Hochul signs Legislation

New York Attorney General Letitia James this week stood up for the city’s public housing tenants by filing an amicus brief in support of a lawsuit against the New York City Housing Authority (NYCHA) for failing to meet the minimum standards of habitability for hundreds of thousands of its residents.

A tenants’ class action lawsuit filed in 2018 alleged that — during the winter of 2017-2018 — hundreds of thousands of NYCHA tenants suffered significant heat and hot water outages, sometimes lasting more than a week.

Attorney General of NY Letitia James
New York Attorney General Letitia James

“As New Yorkers suffered through the cold winter, NYCHA sat by as hundreds of thousands of New Yorkers went without heat or hot water,” said James. “The unfortunate truth is that no one should be shocked that the New York City Housing Authority sits atop the city’s worst landlord list with nearly 175,000 complaints, but we should all be appalled. Safe, habitable housing should be a right for every New Yorker, which is why I will continue to fight to ensure NYCHA and every landlord in New York lives up to that standard.”

The tenants’ lawsuit alleges that NYCHA breached the warranty of habitability in RPL § 235-b(1) and seeks damages and injunctive relief regarding heat and hot water services. The amicus brief supports the tenants’ argument that there is no federal preemption of their state-law claims and that the tenants are therefore entitled to pursue relief under New York law.
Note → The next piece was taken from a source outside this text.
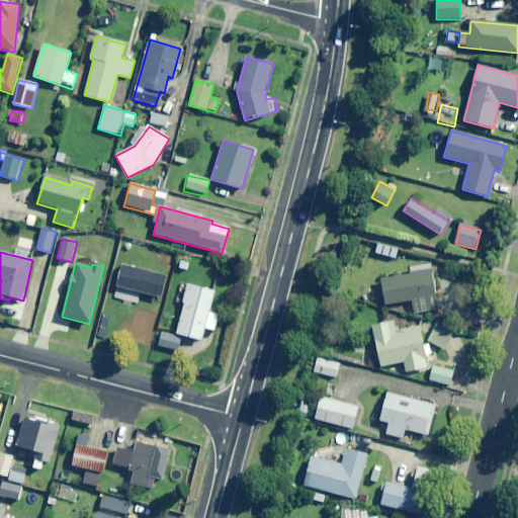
[(437,311),(430,271),(380,280),(384,306),(414,299),(417,315),(437,311)]
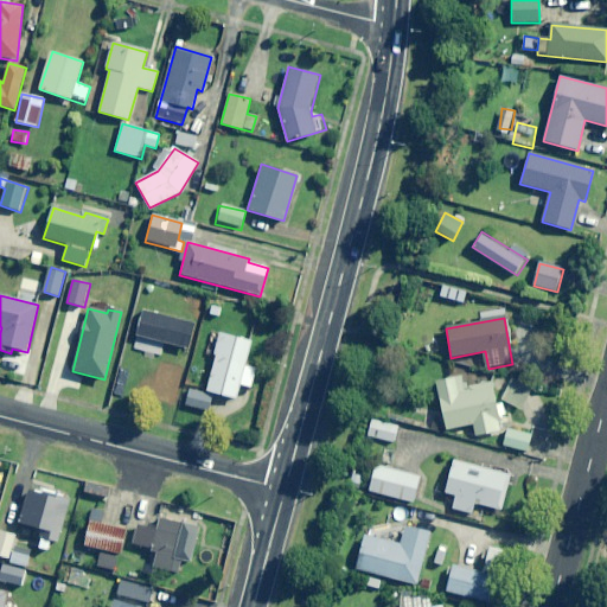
[(251,342),(222,334),(208,391),(237,400),(241,385),(251,388),(256,370),(246,366),(251,342)]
NYCHA had claimed federal preemption in this case based on a separate settlement agreement it reached in a lawsuit filed by the federal government for overlapping allegations related not only to heating, but also to mold and other physical deficiencies.

The U.S. Department of Housing and Urban Development (HUD) has regulatory jurisdiction over NYCHA under the Housing Act of 1937 because NYCHA receives federal funding. HUD and NYCHA entered into a settlement agreement under which NYCHA agreed to make a set of reforms under the supervision of a federal monitor.

Earlier this year, the New York County State Supreme Court concluded that NYCHA’s agreement with HUD preempted the tenants’ state-law claims because the agreement covered similar conduct as the tenants’ lawsuit. The tenants appealed that decision to the Appellate Division, First Department.

In the brief supporting the tenants’ appeal, James argues that NYCHA’s agreement expressly preserves the tenants’ state-law remedies, as well as NYCHA’s obligations under state law. She goes on to contend that federal habitability standards for public housing supplement, rather than displace, state and local habitability standards, as confirmed by federal statutory provisions and HUD regulations.

Finally, James argues that there is no actual conflict between this litigation and the HUD-appointed monitor’s plan for improving NYCHA’s heating services, as both are still in the early stages and no irreconcilable conflict has yet materialized.

NYCHA has jurisdiction over more than 175,000 housing units with approximately 400,000 tenants.